Minimal logging + metrics
import appInsights from 'applicationinsights';
import pino from 'pino';
import express from 'express';
appInsights
.setup(process.env.APPLICATIONINSIGHTS_CONNECTION_STRING)
.setAutoCollectRequests(true)
.setAutoCollectPerformance(true)
.setAutoCollectExceptions(true)
.setSendLiveMetrics(true)
.setDistributedTracingMode(appInsights.DistributedTracingModes.AI_AND_W3C)
.start();
const logger = pino({
level: process.env.LOG_LEVEL || 'info',
base: { service: 'appvity-api' },
messageKey: 'msg',
});
const app = express();
app.get('/healthz', (_req, res) => res.status(200).send('ok'));
app.listen(process.env.PORT || 3000, () => {
logger.info({ msg: 'service-started', port: process.env.PORT || 3000 });
});
Distributed tracing (OpenTelemetry)
import { NodeSDK } from '@opentelemetry/sdk-node';
import { getNodeAutoInstrumentations } from '@opentelemetry/auto-instrumentations-node';
import { AzureMonitorTraceExporter } from '@azure/monitor-opentelemetry-exporter';
const sdk = new NodeSDK({
serviceName: process.env.OTEL_SERVICE_NAME || 'appvity-api',
traceExporter: new AzureMonitorTraceExporter({
connectionString: process.env.APPLICATIONINSIGHTS_CONNECTION_STRING,
}),
instrumentations: [getNodeAutoInstrumentations()],
});
sdk.start();
Standard alerts (examples)
- 5xx rate > 2% for 5m.
- p95 latency > 800 ms for 5m.
- CPU > 80% for 5m or memory > 80% for 5m.

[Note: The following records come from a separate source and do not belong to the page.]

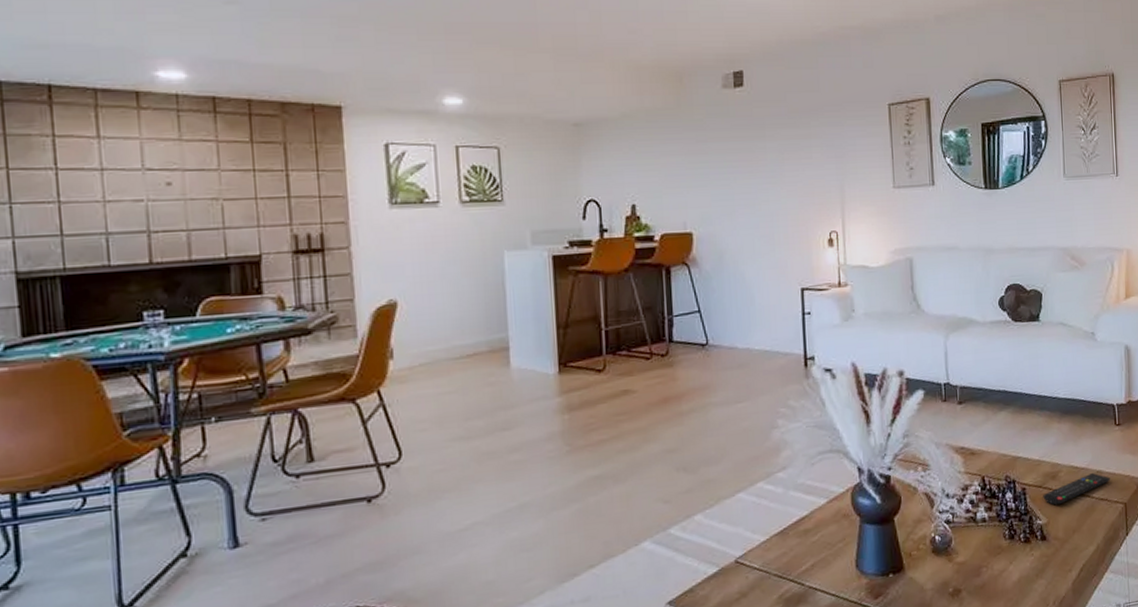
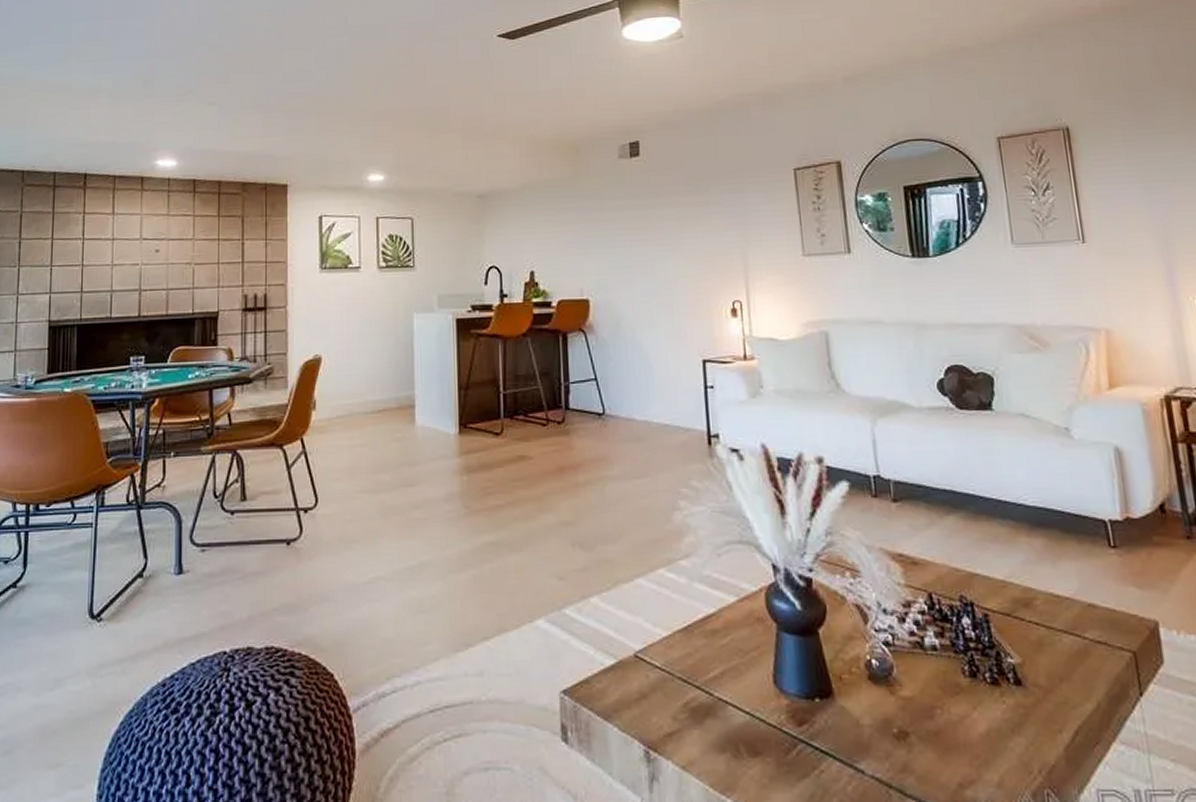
remote control: present [1043,472,1111,505] -> none [1013,605,1110,642]

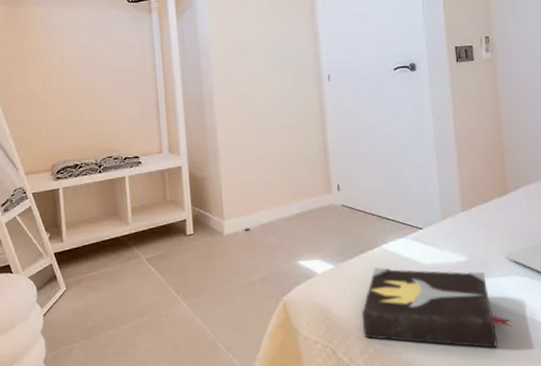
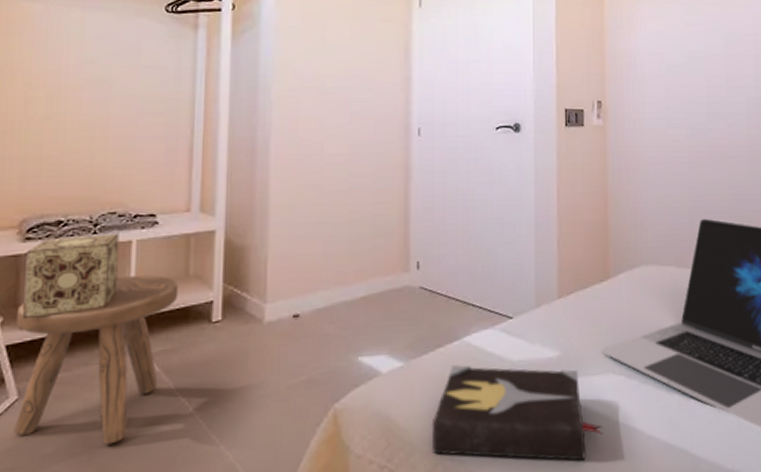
stool: none [57,201,162,323] -> present [13,275,179,445]
decorative box: none [58,172,120,235] -> present [23,233,119,320]

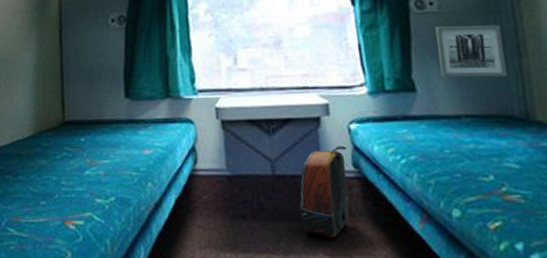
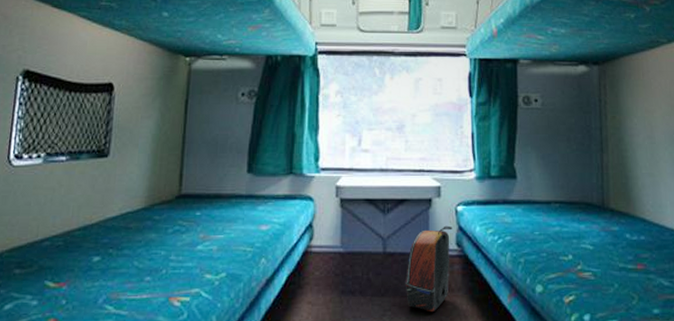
wall art: present [435,24,507,78] -> none [537,121,591,169]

- Container restarts > 3 in 15m.
- Queue backlog (Service Bus) > threshold tied to SLA.
- No logs ingested in 10m (heartbeat).
Useful KQL queries
Requests (error rate):
requests
| where timestamp > ago(1h)
| summarize total = count(), errors = countif(success == false) by bin(timestamp, 5m)
| extend error_rate = 100.0 * errors / total
Latency (p95):
requests
| where timestamp > ago(1h)
| summarize p95 = percentile(duration, 95) by bin(timestamp, 5m)
Container logs (by app, level):
ContainerAppConsoleLogs
| where TimeGenerated > ago(1h)
| where ContainerAppName == "appvity-api"
| extend level = tostring(parse_json(Log_s).level)
| summarize count() by level
Exceptions:
exceptions
| where timestamp > ago(1h)
| summarize count() by type, outerMessage, bin(timestamp, 10m)
Dashboards
- Azure Monitor Workbook: latency, error rate, restarts, scale events, dependency failures.
- Optional Grafana (managed): import Azure Monitor and Log Analytics data sources for shared views.
Retention and cost
- Metrics: keep at least 30 days; logs 30–90 days depending on compliance.
- Use sampling in Application Insights when traffic is high (e.g., 20–50%).
- Prefer structured logs; avoid large payloads and secrets.
Runbooks (quick actions)
- High 5xx/latency: check latest revision, dependency health, recent deploys; roll back if needed.
- CPU/memory pressure: inspect scale rules; increase min replicas or tune concurrency.
- No logs ingested: verify diagnostic settings to workspace and ACA permissions.
- Repeated restarts: check probes, startup latency, and configuration/secret changes.
Local development
- Set
APPLICATIONINSIGHTS_CONNECTION_STRINGto a non-prod resource. - Keep
LOG_LEVEL=debuglocally; useinfoor higher in production. - Exercise
/healthzand a sample request flow to ensure traces and logs appear in the workspace.